Deal-making hasn’t faded, either. AbbVie, having dropped more than $20 billion on acquisitions since 2023 to shore up its pipeline following Humira’s patent cliff, also struck a deal last year to acquire cell therapy player Capstan Therapeutics for as much as $2.1 billion. BMO analyst Evan Seigerman described the strategy as “building on dominance in the inflammatory space.” Reuters

AbbVie is funneling $380 million into expanding its North Chicago campus, planning to add two new facilities dedicated to active pharmaceutical ingredient production. Construction kicks off in spring 2026, with both buildings slated to come online by 2029. APIs, or active chemical ingredients in drugs, are the focus of this expansion.

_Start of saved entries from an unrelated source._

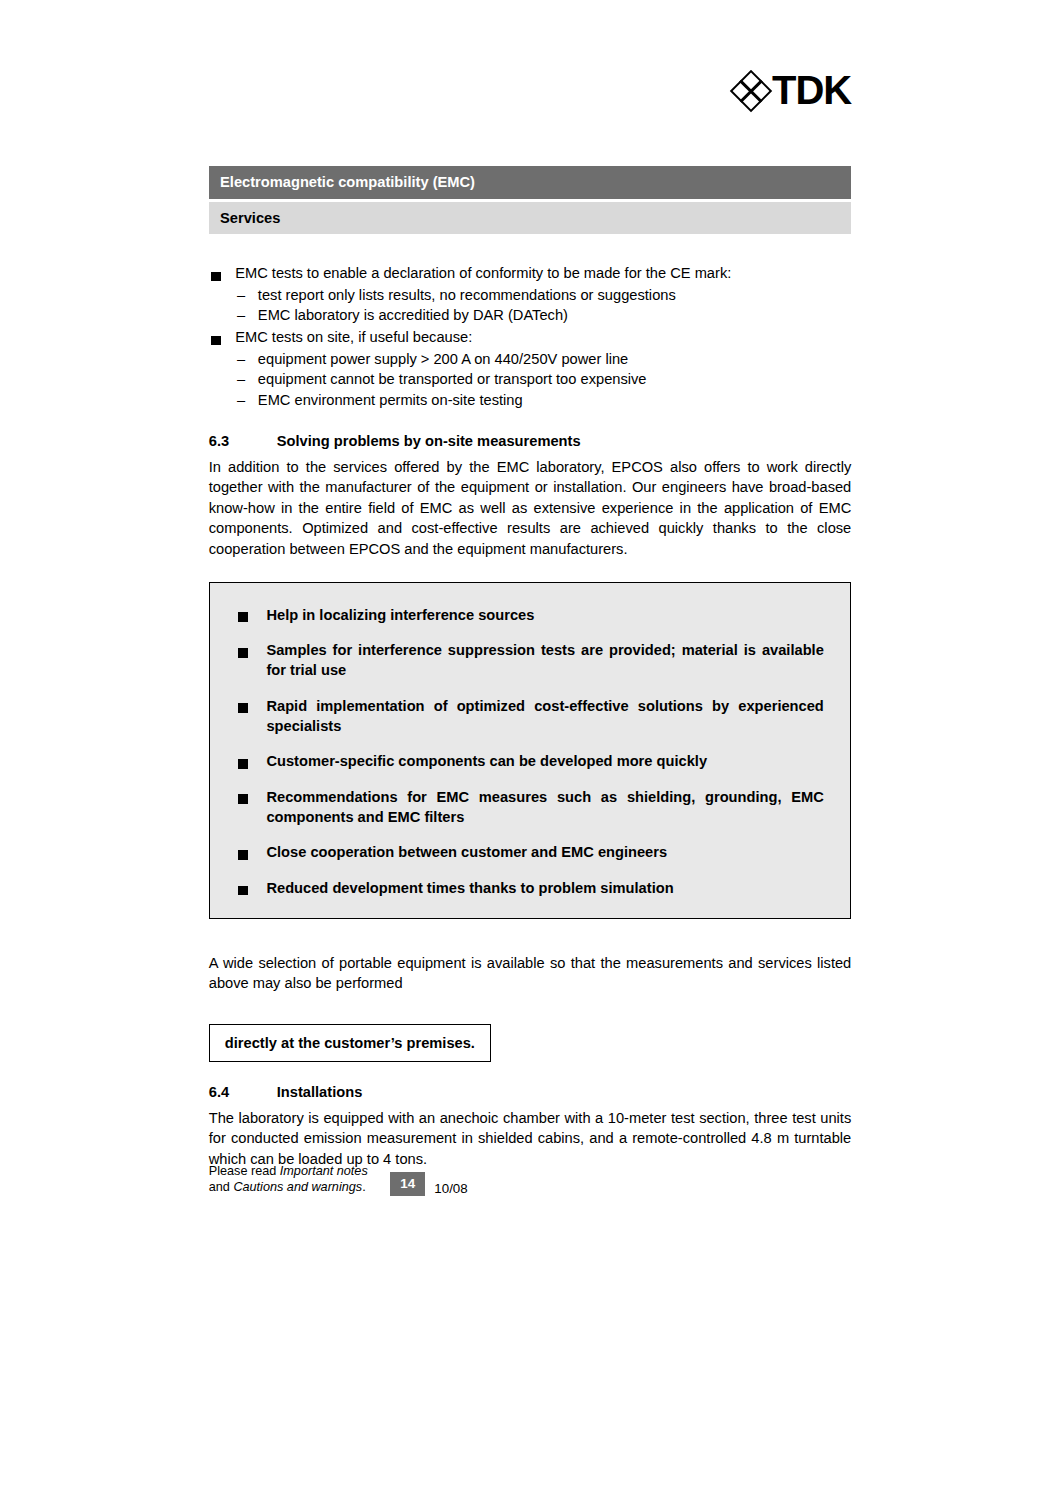TDK
Electromagnetic compatibility (EMC)
Services
EMC tests to enable a declaration of conformity to be made for the CE mark:
test report only lists results, no recommendations or suggestions
EMC laboratory is accreditied by DAR (DATech)
EMC tests on site, if useful because:
equipment power supply > 200 A on 440/250V power line
equipment cannot be transported or transport too expensive
EMC environment permits on-site testing
6.3 Solving problems by on-site measurements
In addition to the services offered by the EMC laboratory, EPCOS also offers to work directly together with the manufacturer of the equipment or installation. Our engineers have broad-based know-how in the entire field of EMC as well as extensive experience in the application of EMC components. Optimized and cost-effective results are achieved quickly thanks to the close cooperation between EPCOS and the equipment manufacturers.
Help in localizing interference sources
Samples for interference suppression tests are provided; material is available for trial use
Rapid implementation of optimized cost-effective solutions by experienced specialists
Customer-specific components can be developed more quickly
Recommendations for EMC measures such as shielding, grounding, EMC components and EMC filters
Close cooperation between customer and EMC engineers
Reduced development times thanks to problem simulation
A wide selection of portable equipment is available so that the measurements and services listed above may also be performed
directly at the customer’s premises.
6.4 Installations
The laboratory is equipped with an anechoic chamber with a 10-meter test section, three test units for conducted emission measurement in shielded cabins, and a remote-controlled 4.8 m turntable which can be loaded up to 4 tons.
Please read Important notes
and Cautions and warnings.
14
10/08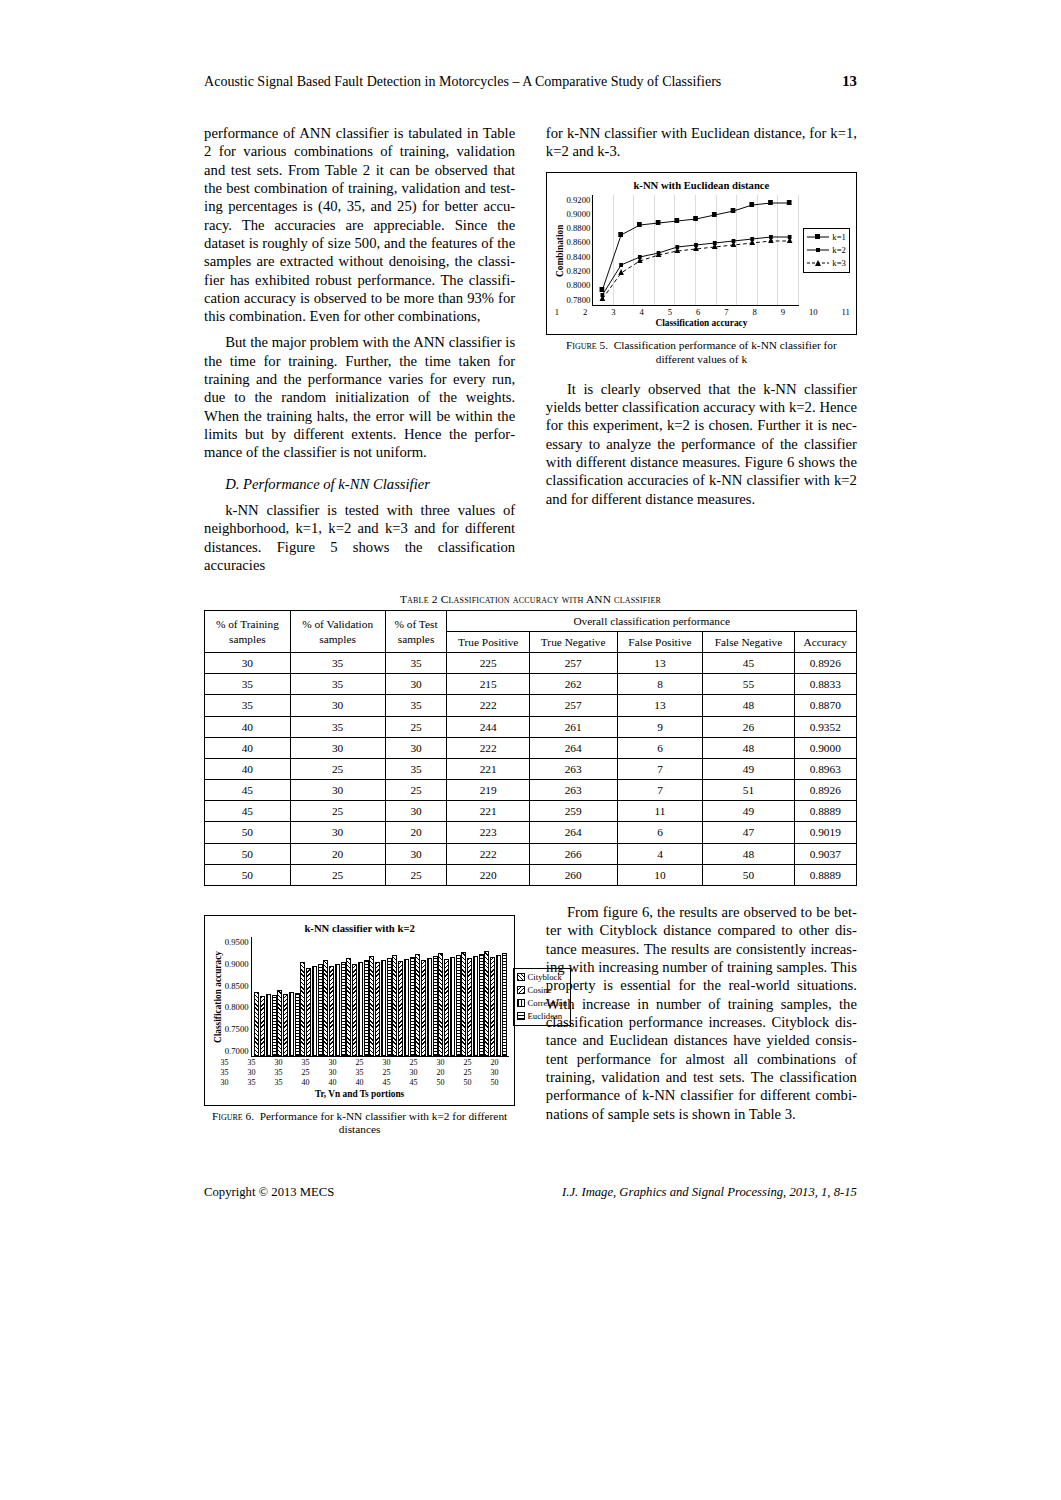Acoustic Signal Based Fault Detection in Motorcycles – A Comparative Study of Classifiers
13
performance of ANN classifier is tabulated in Table 2 for various combinations of training, validation and test sets. From Table 2 it can be observed that the best combination of training, validation and testing percentages is (40, 35, and 25) for better accuracy. The accuracies are appreciable. Since the dataset is roughly of size 500, and the features of the samples are extracted without denoising, the classifier has exhibited robust performance. The classification accuracy is observed to be more than 93% for this combination. Even for other combinations,
But the major problem with the ANN classifier is the time for training. Further, the time taken for training and the performance varies for every run, due to the random initialization of the weights. When the training halts, the error will be within the limits but by different extents. Hence the performance of the classifier is not uniform.
D. Performance of k-NN Classifier
k-NN classifier is tested with three values of neighborhood, k=1, k=2 and k=3 and for different distances. Figure 5 shows the classification accuracies
for k-NN classifier with Euclidean distance, for k=1, k=2 and k-3.
k-NN with Euclidean distance
Combination
0.9200
0.9000
0.8800
0.8600
0.8400
0.8200
0.8000
0.7800
k=1
k=2
k=3
1234567891011
Classification accuracy
Figure 5. Classification performance of k-NN classifier for different values of k
It is clearly observed that the k-NN classifier yields better classification accuracy with k=2. Hence for this experiment, k=2 is chosen. Further it is necessary to analyze the performance of the classifier with different distance measures. Figure 6 shows the classification accuracies of k-NN classifier with k=2 and for different distance measures.
Table 2 Classification accuracy with ANN classifier
| % of Training samples | % of Validation samples | % of Test samples | Overall classification performance |
| --- | --- | --- | --- |
| True Positive | True Negative | False Positive | False Negative | Accuracy |
| 30 | 35 | 35 | 225 | 257 | 13 | 45 | 0.8926 |
| 35 | 35 | 30 | 215 | 262 | 8 | 55 | 0.8833 |
| 35 | 30 | 35 | 222 | 257 | 13 | 48 | 0.8870 |
| 40 | 35 | 25 | 244 | 261 | 9 | 26 | 0.9352 |
| 40 | 30 | 30 | 222 | 264 | 6 | 48 | 0.9000 |
| 40 | 25 | 35 | 221 | 263 | 7 | 49 | 0.8963 |
| 45 | 30 | 25 | 219 | 263 | 7 | 51 | 0.8926 |
| 45 | 25 | 30 | 221 | 259 | 11 | 49 | 0.8889 |
| 50 | 30 | 20 | 223 | 264 | 6 | 47 | 0.9019 |
| 50 | 20 | 30 | 222 | 266 | 4 | 48 | 0.9037 |
| 50 | 25 | 25 | 220 | 260 | 10 | 50 | 0.8889 |
k-NN classifier with k=2
Classification accuracy
0.9500
0.9000
0.8500
0.8000
0.7500
0.7000
Cityblock
Cosine
Correlation
Euclidean
| 35 | 35 | 30 | 35 | 30 | 25 | 30 | 25 | 30 | 25 | 20 |
| 35 | 30 | 35 | 25 | 30 | 35 | 25 | 30 | 20 | 25 | 30 |
| 30 | 35 | 35 | 40 | 40 | 40 | 45 | 45 | 50 | 50 | 50 |
Tr, Vn and Ts portions
Figure 6. Performance for k-NN classifier with k=2 for different distances
From figure 6, the results are observed to be better with Cityblock distance compared to other distance measures. The results are consistently increasing with increasing number of training samples. This property is essential for the real-world situations. With increase in number of training samples, the classification performance increases. Cityblock distance and Euclidean distances have yielded consistent performance for almost all combinations of training, validation and test sets. The classification performance of k-NN classifier for different combinations of sample sets is shown in Table 3.
Copyright © 2013 MECS
I.J. Image, Graphics and Signal Processing, 2013, 1, 8-15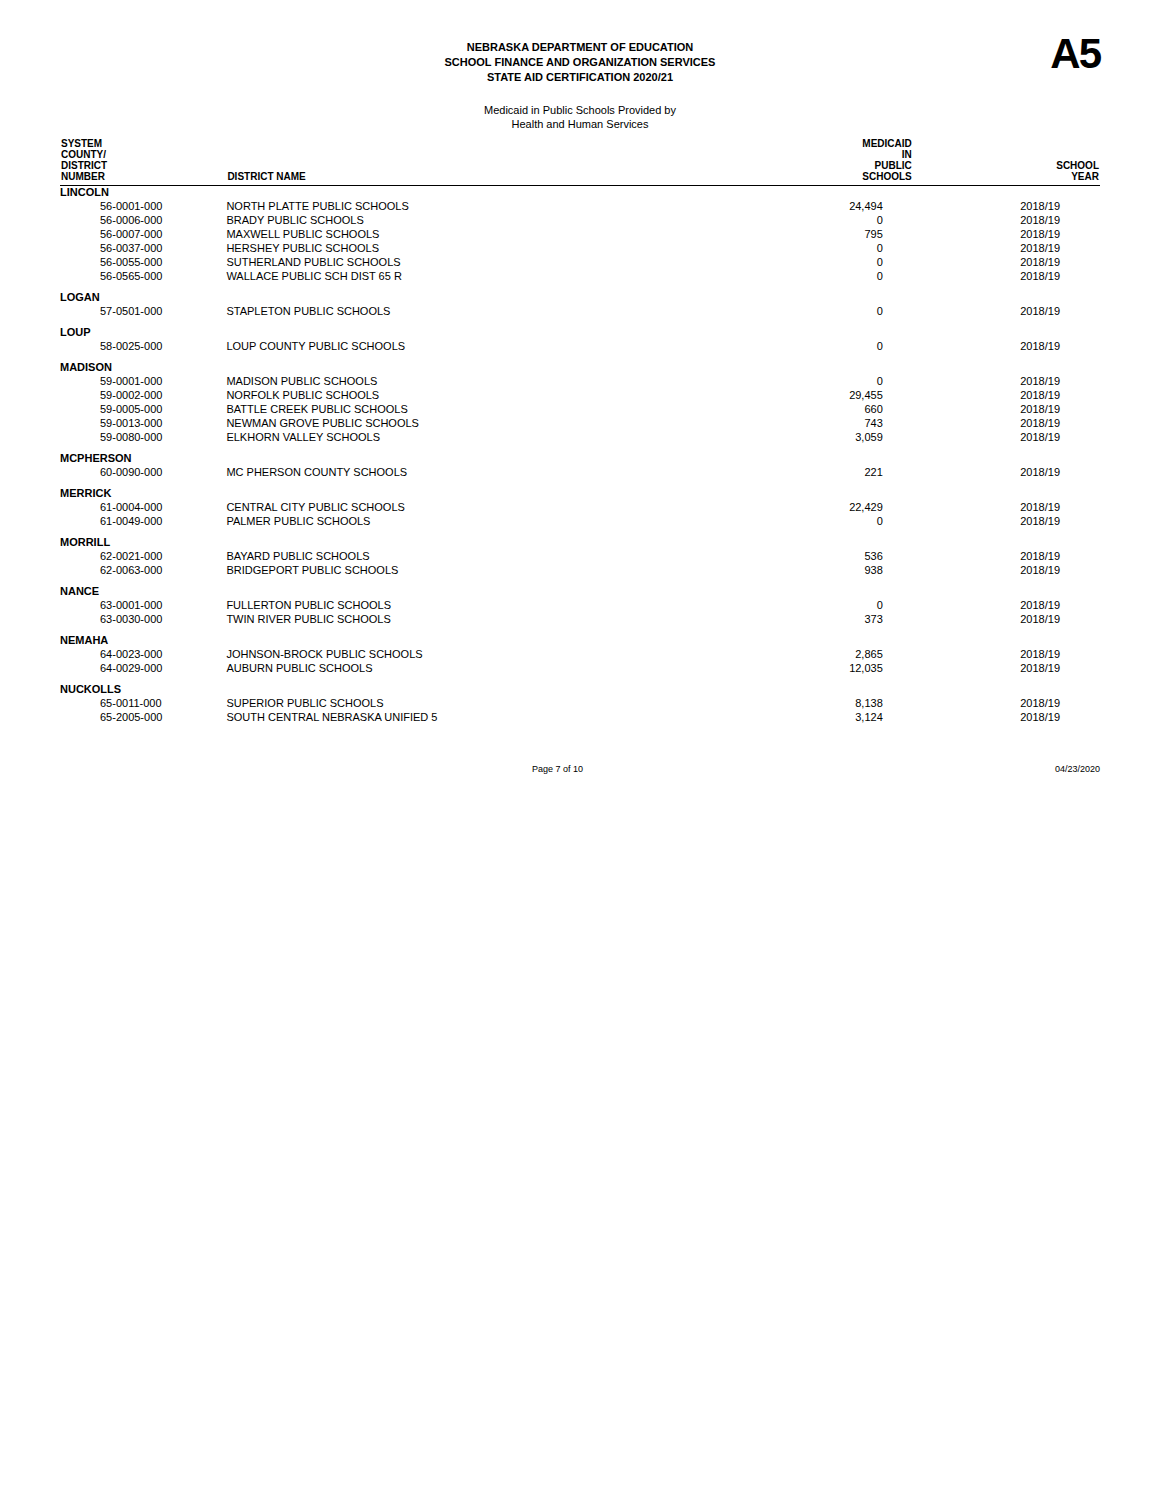A5
NEBRASKA DEPARTMENT OF EDUCATION
SCHOOL FINANCE AND ORGANIZATION SERVICES
STATE AID CERTIFICATION 2020/21
Medicaid in Public Schools Provided by
Health and Human Services
| SYSTEM COUNTY/ DISTRICT NUMBER | DISTRICT NAME | MEDICAID IN PUBLIC SCHOOLS | SCHOOL YEAR |
| --- | --- | --- | --- |
| LINCOLN |
| 56-0001-000 | NORTH PLATTE PUBLIC SCHOOLS | 24,494 | 2018/19 |
| 56-0006-000 | BRADY PUBLIC SCHOOLS | 0 | 2018/19 |
| 56-0007-000 | MAXWELL PUBLIC SCHOOLS | 795 | 2018/19 |
| 56-0037-000 | HERSHEY PUBLIC SCHOOLS | 0 | 2018/19 |
| 56-0055-000 | SUTHERLAND PUBLIC SCHOOLS | 0 | 2018/19 |
| 56-0565-000 | WALLACE PUBLIC SCH DIST 65 R | 0 | 2018/19 |
| LOGAN |
| 57-0501-000 | STAPLETON PUBLIC SCHOOLS | 0 | 2018/19 |
| LOUP |
| 58-0025-000 | LOUP COUNTY PUBLIC SCHOOLS | 0 | 2018/19 |
| MADISON |
| 59-0001-000 | MADISON PUBLIC SCHOOLS | 0 | 2018/19 |
| 59-0002-000 | NORFOLK PUBLIC SCHOOLS | 29,455 | 2018/19 |
| 59-0005-000 | BATTLE CREEK PUBLIC SCHOOLS | 660 | 2018/19 |
| 59-0013-000 | NEWMAN GROVE PUBLIC SCHOOLS | 743 | 2018/19 |
| 59-0080-000 | ELKHORN VALLEY SCHOOLS | 3,059 | 2018/19 |
| MCPHERSON |
| 60-0090-000 | MC PHERSON COUNTY SCHOOLS | 221 | 2018/19 |
| MERRICK |
| 61-0004-000 | CENTRAL CITY PUBLIC SCHOOLS | 22,429 | 2018/19 |
| 61-0049-000 | PALMER PUBLIC SCHOOLS | 0 | 2018/19 |
| MORRILL |
| 62-0021-000 | BAYARD PUBLIC SCHOOLS | 536 | 2018/19 |
| 62-0063-000 | BRIDGEPORT PUBLIC SCHOOLS | 938 | 2018/19 |
| NANCE |
| 63-0001-000 | FULLERTON PUBLIC SCHOOLS | 0 | 2018/19 |
| 63-0030-000 | TWIN RIVER PUBLIC SCHOOLS | 373 | 2018/19 |
| NEMAHA |
| 64-0023-000 | JOHNSON-BROCK PUBLIC SCHOOLS | 2,865 | 2018/19 |
| 64-0029-000 | AUBURN PUBLIC SCHOOLS | 12,035 | 2018/19 |
| NUCKOLLS |
| 65-0011-000 | SUPERIOR PUBLIC SCHOOLS | 8,138 | 2018/19 |
| 65-2005-000 | SOUTH CENTRAL NEBRASKA UNIFIED 5 | 3,124 | 2018/19 |
Page 7 of 10 04/23/2020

Still, refinancing won’t erase the broader doubts dogging big pharma’s cash streams. AbbVie is battling the U.S. government in court, pushing back against efforts to bring Botox under Medicare drug price talks—a legal clash that could reveal the limits of pricing controls and the extent of the revenue squeeze on its aesthetics segment.

The bond deal buys AbbVie breathing room and extends its maturity schedule as it pushes to sustain immunology growth and hold the line on pricing in a market that’s only getting more competitive.